_JOB_: Pick out every line in the material below that contains the word "skCircle", and copy each of those lines in full.

_SUPPLIED RECORDS_:

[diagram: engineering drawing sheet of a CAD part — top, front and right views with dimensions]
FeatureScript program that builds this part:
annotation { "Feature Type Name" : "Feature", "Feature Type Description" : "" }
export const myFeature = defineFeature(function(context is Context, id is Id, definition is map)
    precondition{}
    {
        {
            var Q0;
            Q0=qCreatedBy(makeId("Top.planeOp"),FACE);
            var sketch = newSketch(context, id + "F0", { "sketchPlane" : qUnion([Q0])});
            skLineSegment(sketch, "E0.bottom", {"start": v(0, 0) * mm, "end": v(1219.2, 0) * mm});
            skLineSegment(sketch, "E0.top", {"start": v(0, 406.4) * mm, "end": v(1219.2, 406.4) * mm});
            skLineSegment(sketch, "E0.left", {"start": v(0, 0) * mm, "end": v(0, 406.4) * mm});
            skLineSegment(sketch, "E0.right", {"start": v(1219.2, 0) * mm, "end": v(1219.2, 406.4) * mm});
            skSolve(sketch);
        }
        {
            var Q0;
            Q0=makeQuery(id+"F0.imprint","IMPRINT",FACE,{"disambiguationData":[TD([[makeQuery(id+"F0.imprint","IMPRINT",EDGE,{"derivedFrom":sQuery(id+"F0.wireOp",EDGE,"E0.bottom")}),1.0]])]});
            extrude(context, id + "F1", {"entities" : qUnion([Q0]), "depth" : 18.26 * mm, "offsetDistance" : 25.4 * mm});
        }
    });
==
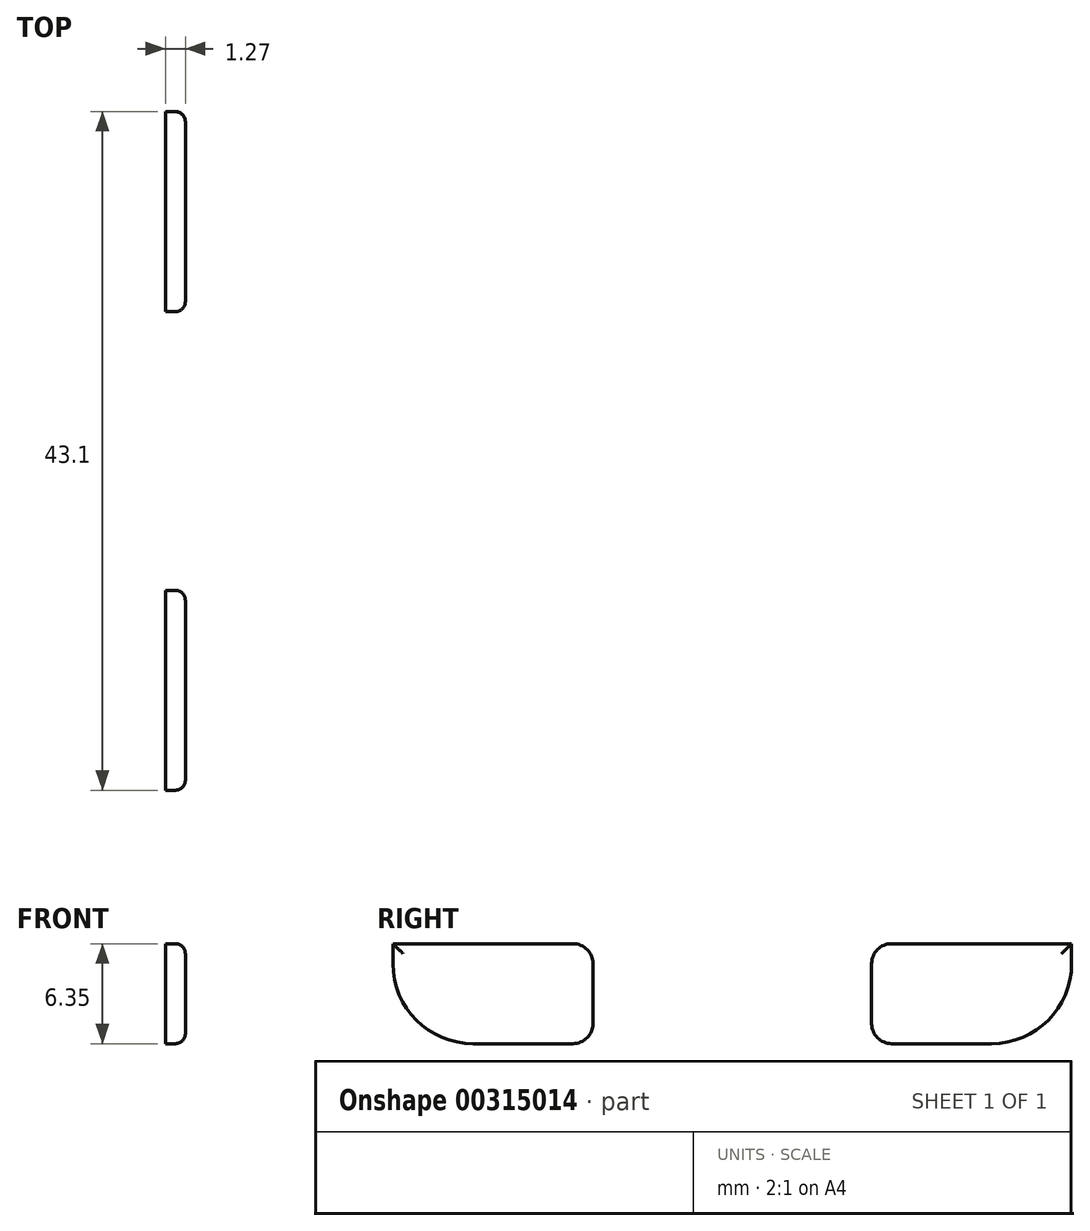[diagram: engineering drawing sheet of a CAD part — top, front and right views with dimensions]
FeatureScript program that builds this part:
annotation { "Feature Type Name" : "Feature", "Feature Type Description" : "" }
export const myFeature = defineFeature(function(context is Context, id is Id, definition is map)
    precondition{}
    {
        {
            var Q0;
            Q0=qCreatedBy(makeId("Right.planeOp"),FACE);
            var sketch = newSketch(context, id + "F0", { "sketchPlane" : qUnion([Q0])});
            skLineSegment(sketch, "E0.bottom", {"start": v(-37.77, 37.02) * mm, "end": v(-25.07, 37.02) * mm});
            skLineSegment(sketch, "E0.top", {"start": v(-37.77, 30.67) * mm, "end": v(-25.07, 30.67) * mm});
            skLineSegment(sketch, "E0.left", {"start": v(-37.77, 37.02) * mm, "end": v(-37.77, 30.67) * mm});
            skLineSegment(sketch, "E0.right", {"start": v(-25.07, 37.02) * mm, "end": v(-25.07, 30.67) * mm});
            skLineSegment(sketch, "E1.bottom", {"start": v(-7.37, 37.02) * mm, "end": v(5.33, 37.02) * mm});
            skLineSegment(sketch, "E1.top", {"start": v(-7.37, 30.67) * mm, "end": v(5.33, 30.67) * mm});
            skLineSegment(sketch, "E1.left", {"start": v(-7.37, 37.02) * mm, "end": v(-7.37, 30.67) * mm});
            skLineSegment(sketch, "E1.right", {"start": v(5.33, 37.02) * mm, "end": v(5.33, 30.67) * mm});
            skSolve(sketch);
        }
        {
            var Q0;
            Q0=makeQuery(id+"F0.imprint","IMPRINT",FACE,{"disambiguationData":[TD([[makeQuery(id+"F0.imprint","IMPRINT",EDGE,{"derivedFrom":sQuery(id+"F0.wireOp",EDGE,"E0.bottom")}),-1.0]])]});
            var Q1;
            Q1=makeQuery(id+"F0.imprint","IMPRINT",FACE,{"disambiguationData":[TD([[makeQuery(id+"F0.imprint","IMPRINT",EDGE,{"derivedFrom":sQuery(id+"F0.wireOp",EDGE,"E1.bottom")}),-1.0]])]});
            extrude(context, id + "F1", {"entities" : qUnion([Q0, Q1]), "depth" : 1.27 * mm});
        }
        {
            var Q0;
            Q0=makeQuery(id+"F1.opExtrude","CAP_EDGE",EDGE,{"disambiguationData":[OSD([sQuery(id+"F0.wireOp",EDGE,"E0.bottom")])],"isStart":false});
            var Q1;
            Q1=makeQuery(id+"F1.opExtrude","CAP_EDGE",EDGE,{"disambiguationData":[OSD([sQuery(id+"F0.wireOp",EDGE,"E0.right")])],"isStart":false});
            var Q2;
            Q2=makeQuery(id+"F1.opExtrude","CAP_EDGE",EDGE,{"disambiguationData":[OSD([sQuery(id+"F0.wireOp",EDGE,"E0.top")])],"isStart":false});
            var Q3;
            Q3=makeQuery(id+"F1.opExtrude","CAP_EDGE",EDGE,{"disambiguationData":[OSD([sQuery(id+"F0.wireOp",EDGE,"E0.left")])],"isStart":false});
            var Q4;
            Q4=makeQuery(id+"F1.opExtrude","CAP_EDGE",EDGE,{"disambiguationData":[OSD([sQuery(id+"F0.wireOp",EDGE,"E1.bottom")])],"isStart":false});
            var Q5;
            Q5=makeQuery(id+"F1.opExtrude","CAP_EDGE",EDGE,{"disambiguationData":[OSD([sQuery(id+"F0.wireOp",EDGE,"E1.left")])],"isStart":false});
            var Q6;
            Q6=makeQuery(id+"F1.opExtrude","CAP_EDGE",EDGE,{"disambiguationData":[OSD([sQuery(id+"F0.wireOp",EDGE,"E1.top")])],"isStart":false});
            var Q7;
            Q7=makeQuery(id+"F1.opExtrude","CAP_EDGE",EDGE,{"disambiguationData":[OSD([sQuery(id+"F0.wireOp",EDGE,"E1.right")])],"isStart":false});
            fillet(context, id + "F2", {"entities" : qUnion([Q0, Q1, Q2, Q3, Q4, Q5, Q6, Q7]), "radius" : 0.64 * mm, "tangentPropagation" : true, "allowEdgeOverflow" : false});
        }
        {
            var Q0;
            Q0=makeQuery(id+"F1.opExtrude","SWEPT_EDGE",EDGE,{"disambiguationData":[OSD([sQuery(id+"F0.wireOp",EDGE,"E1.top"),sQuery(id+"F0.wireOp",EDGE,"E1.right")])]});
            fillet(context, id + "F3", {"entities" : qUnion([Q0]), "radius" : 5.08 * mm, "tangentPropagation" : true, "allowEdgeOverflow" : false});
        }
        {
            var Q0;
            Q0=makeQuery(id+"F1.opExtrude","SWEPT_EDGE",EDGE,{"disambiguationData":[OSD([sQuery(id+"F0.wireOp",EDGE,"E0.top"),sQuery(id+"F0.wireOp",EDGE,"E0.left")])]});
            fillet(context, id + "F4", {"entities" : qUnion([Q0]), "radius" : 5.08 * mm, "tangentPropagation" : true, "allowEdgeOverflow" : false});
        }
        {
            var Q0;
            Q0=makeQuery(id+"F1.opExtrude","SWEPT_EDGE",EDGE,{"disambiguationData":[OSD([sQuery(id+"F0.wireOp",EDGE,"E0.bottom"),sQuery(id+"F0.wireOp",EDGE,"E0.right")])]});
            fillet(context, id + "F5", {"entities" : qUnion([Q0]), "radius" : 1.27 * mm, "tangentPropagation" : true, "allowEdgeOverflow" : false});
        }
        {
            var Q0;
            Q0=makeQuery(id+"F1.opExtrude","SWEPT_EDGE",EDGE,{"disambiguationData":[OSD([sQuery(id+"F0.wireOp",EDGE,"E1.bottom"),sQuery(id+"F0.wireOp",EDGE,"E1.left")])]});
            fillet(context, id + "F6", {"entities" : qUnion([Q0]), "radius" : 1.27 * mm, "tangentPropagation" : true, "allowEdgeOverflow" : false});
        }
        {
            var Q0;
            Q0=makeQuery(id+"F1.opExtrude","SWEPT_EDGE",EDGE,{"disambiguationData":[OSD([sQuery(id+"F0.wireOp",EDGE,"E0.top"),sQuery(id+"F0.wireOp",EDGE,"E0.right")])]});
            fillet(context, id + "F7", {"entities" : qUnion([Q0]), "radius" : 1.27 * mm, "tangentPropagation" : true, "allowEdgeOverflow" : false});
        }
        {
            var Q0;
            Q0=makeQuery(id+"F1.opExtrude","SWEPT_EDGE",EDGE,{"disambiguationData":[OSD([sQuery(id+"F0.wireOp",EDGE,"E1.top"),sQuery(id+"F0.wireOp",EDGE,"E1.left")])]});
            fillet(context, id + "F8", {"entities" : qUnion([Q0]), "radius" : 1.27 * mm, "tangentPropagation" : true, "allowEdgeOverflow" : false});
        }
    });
==
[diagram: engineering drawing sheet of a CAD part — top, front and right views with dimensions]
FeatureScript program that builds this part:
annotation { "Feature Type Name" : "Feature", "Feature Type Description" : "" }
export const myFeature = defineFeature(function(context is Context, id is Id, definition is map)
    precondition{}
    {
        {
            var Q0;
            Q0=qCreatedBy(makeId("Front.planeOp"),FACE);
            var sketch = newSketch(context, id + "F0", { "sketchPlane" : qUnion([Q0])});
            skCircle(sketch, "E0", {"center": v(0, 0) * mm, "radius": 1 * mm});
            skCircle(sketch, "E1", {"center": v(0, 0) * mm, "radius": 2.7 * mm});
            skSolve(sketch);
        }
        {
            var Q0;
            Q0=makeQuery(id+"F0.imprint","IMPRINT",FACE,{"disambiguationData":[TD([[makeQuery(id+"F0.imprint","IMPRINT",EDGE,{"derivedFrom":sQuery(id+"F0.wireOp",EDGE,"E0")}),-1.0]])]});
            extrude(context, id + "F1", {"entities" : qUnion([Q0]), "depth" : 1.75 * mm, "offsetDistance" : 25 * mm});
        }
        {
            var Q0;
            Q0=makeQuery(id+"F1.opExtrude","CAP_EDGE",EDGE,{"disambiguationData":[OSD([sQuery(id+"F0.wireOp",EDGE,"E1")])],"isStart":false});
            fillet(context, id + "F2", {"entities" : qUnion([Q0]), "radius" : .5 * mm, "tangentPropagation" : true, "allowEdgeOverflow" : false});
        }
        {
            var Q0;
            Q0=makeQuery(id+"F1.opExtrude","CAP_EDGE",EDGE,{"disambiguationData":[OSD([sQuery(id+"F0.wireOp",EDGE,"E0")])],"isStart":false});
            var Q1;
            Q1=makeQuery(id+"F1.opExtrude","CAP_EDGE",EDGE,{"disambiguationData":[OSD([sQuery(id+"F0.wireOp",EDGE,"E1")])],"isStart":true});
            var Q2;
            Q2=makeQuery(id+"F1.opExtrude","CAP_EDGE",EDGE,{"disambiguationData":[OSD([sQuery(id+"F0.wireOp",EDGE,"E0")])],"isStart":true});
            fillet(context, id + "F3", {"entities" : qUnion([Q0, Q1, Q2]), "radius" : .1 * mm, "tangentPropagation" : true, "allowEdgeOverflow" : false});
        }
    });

_SOLUTION_:
            skCircle(sketch, "E0", {"center": v(0, 0) * mm, "radius": 1 * mm});
            skCircle(sketch, "E1", {"center": v(0, 0) * mm, "radius": 2.7 * mm});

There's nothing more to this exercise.